Medications that treat opioid use disorder (OUD)—such as methadone, buprenorphine, and extended-release naltrexone—are life-saving medications that are proven to cut opioid overdoses by more than half. However, 86.6% of people who have OUD do not receive these medications, according to a study published on Thursday in International Journal of Drug Policy.
For the study, researchers from NYU The Grossman School of Medicine analyzed two databases: a publicly available one that tracks the dispensing of OUD medications by licensed methadone clinics and a private one that tracks prescriptions filled for buprenorphine and extended-release naltrexone. Through their analysis, they found that although the use of OUD drugs has more than doubled in the past 10 years, the use of these drugs is still too low to address the opioid overdose death rate that have been rising over the past decade, a trend driven primarily by the rise of synthetic opioids such as fentanyl.
When the researchers looked at state-by-state data, they found that OUD medication use varied widely. OUD medication treatment rates were lowest in South Dakota and highest in Vermont. But even in the states with the highest rates of use, at least half of the people who could benefit from OUD medications are still not getting them.
There are three key ways to tackle this problem, Noah Krawczyk, the study’s lead author, said in an interview.
One is by relaxing the strict regulations on dispensing methadone. Methadone is one of the most effective ways to treat OUD, according to Krawczyk, but the drug can only be dispensed by licensed opioid treatment programs (OTPs). She pointed out that about 80% of US counties don’t even have an OTP. When it comes to expanding access to methadone, providers and harm reduction advocates almost have their hands tied because federal law provides that the drug can only be dispensed through these programs.
This is not the case in other countries, Kravcik noted. For example, in the UK, patients can get a prescription for methadone from their doctor and collect it from the pharmacy, just as they would any other chronic treatment drug. Having a similar system in the U.S. would make the life-saving drug much more accessible, Krawczyk said.
Another change the U.S. health care system needs to make to increase access to OUD medications is removing the special exemption requirements for doctors to prescribe buprenorphine.
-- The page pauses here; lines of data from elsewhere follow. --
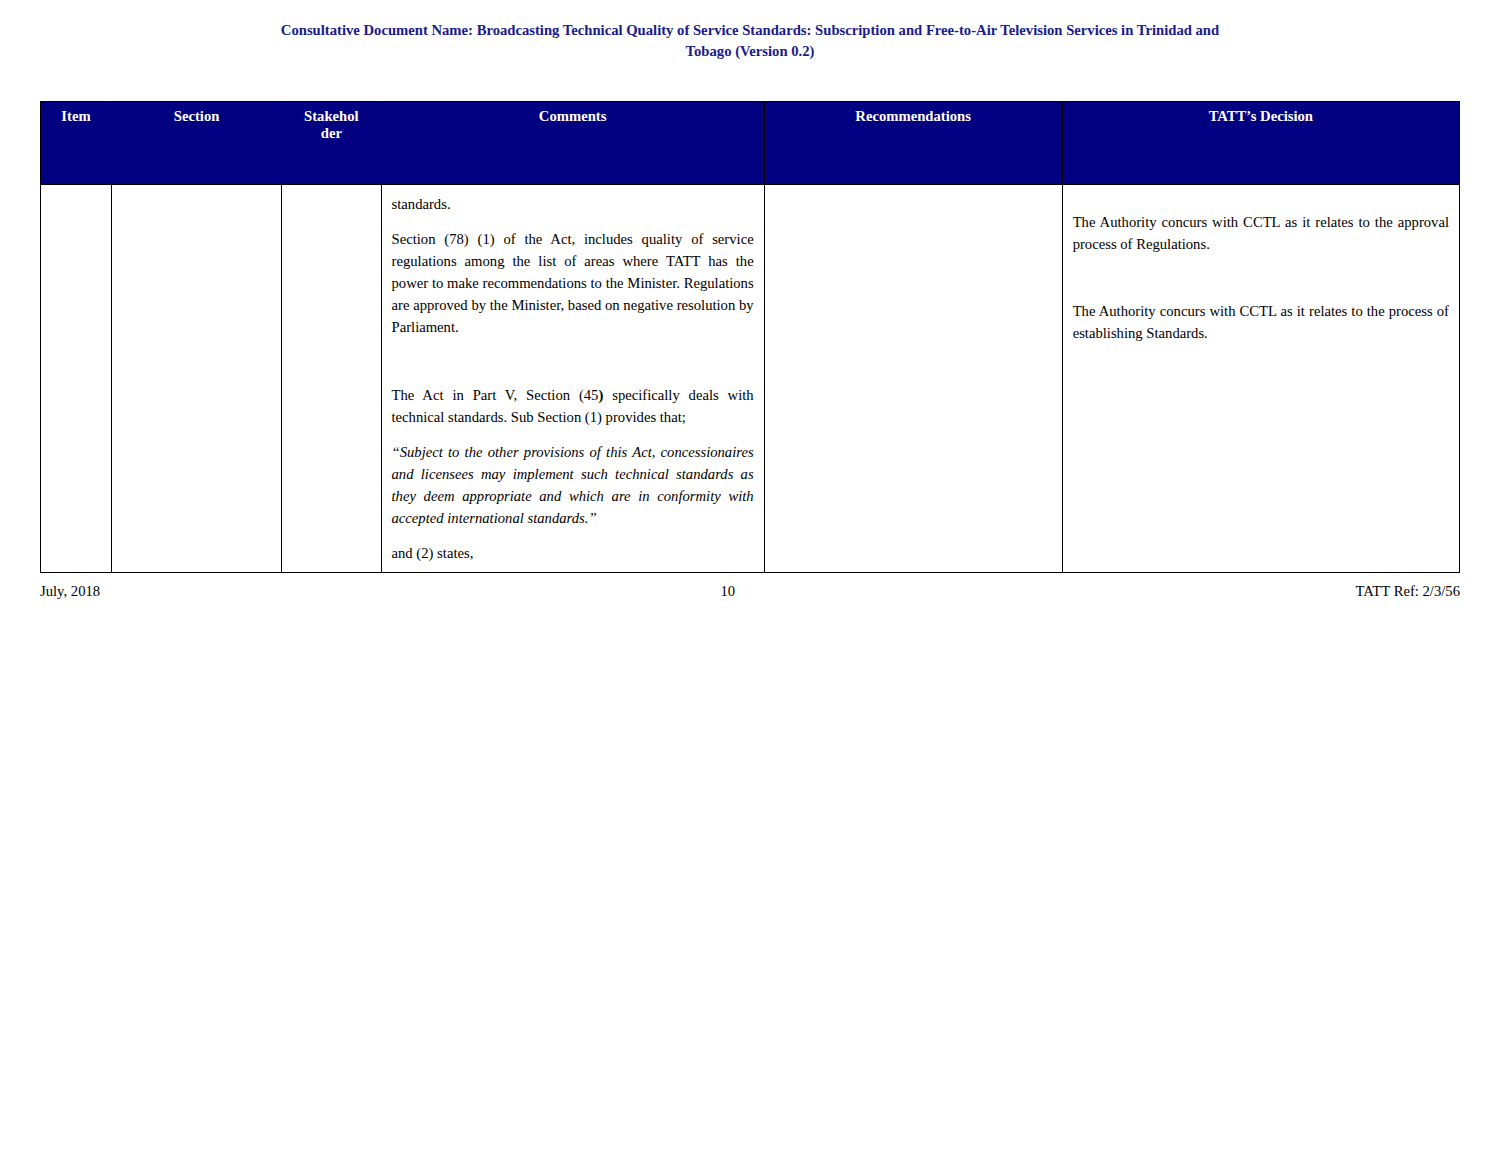Consultative Document Name: Broadcasting Technical Quality of Service Standards: Subscription and Free-to-Air Television Services in Trinidad and
Tobago (Version 0.2)
| Item | Section | Stakehol der | Comments | Recommendations | TATT’s Decision |
| --- | --- | --- | --- | --- | --- |
| | | | standards. Section (78) (1) of the Act, includes quality of service regulations among the list of areas where TATT has the power to make recommendations to the Minister. Regulations are approved by the Minister, based on negative resolution by Parliament. The Act in Part V, Section (45 ) specifically deals with technical standards. Sub Section (1) provides that; “Subject to the other provisions of this Act, concessionaires and licensees may implement such technical standards as they deem appropriate and which are in conformity with accepted international standards.” and (2) states, | | The Authority concurs with CCTL as it relates to the approval process of Regulations. The Authority concurs with CCTL as it relates to the process of establishing Standards. |
July, 2018
10
TATT Ref: 2/3/56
To prescribe buprenorphine in this country, providers need the rejection of Xa requirement imposed by Congress in 2000 that requires doctors to complete a day of training before they can prescribe the drug.
Last year, a bipartisan group of six members of Congress introduced Addiction Treatment Integration (MAT) Act. to remove X-denial. The bill cited a National Institutes of Health study it showed that opioid overdose deaths in France fell by 79 percent over a four-year period after the country took similar measures to make it possible to prescribe buprenorphine without an exemption. Krawczyk said passage of this bill would not only free up bureaucratic hurdles, but also remove “the perception that buprenorphine is a very complicated treatment when it really isn’t.”
The final change needed to increase access to OUD medications is to expand the implementation of these medications in mobile health clinics and community organizations, as well as in the criminal justice system. To achieve this, the medical community will need to work to reduce the stigma surrounding OUD, Krawczyk said. She pointed out that many providers have a stigma against people with OUD because they were never trained to understand the condition in medical school.
“If you work in any hospital or community clinic, you’re going to come across patients with substance use disorders,” Krawczyk said. “So it’s really quite shameful that we don’t spend more time educating our doctors about this.” Opioid use disorder is the only chronic illness that is treated in this way – no other chronic medication requires a special license or must be provided in these specific settings.